Red Sox chief baseball officer Craig Breslow hasn't signed a major league bat since his tenure at the helm of the organization began in Nov. 2024. A recent report from Peter Abraham of The Boston Globe suggests he may not start now.

Agents have perceived that Red Sox manager Alex Cora and team president and CEO Sam Kennedy hope to sign a middle-of-the-order bat, while Breslow and team owners John Henry and Tom Werner are more hesitant, Abraham writes. This isn't the first report of different priorities within the Red Sox front office; rumors of an internal rift regarding the team's pursuit of Alex Bregman surfaced weeks ago.

Red Sox front office still disagrees on need for a right-handed bat

Abraham's reporting suggests the rift isn't specific to Boston potentially signing Bregman but signing a bat, in general. The Red Sox are banking on their "Big Three" prospects, Roman Anthony, Kristian Campbell and Marcelo Mayer, breaking out and becoming stars, which may be the reason for their hesitancy to jump into a long-term deal for Bregman.

But it doesn't explain why they wouldn't pursue Teoscar Hernández, who could fill the same role O'Neill did last season but with even more pop and offensive consistency. His second deal with the Dodgers seemed like a sure thing after he won a World Series with them in October, but he signed for a perfectly reasonable price the Red Sox could've beaten. He wouldn't take up a valuable infield spot needed for the team's top prospects and he didn't demand $200 million, but, for some reason, Boston always thought of Bregman as the better fit.

It's also incorrect and incredibly risky to bank on Anthony, Campbell and Mayer thriving when they're called up. Mayer has played more than 80 games once in his four professional seasons and he's never seen a pitch at Triple-A, while Anthony and Campbell have only about a month of Triple-A experience from last season. Prospects can take weeks to months to adjust when they're promoted, especially to the majors, and banking on the production of three 20-22-year-olds, when a two-time World Series champion remains available, is inexplicable for a team that has missed the playoffs three years running.

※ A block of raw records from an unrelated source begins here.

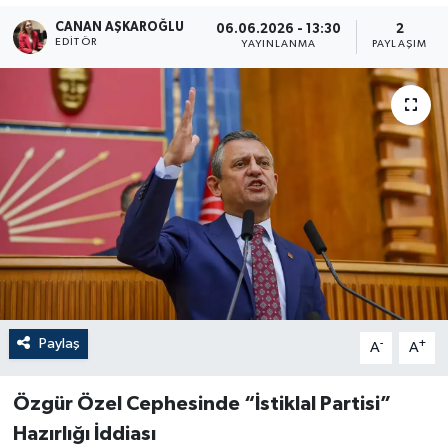
CANAN AŞKAROĞLU
06.06.2026 - 13:30
2
EDITÖR
YAYINLANMA
PAYLAŞIM
Paylaş
-
+
A
A
Özgür Özel Cephesinde “İstiklal Partisi”
Hazırlığı İddiası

It's well established that Bregman isn't a perfect fit for Boston. Signing him would require roster shuffling, he could block top infield prospects' paths to the big leagues and he demands more time and money than the Red Sox have given to a free agent in years, even before Trevor Story signed in 2021.

But Bregman would bring experience and instant credibility to the Red Sox clubhouse. If making the playoffs and winning the division are as big a priority as Boston claims (promises of Kennedy's, who wants to sign a bat), it should sign Bregman before another club does. And even if it misses out on Bregman, although it should never come to that, another righty bat will have to do the trick.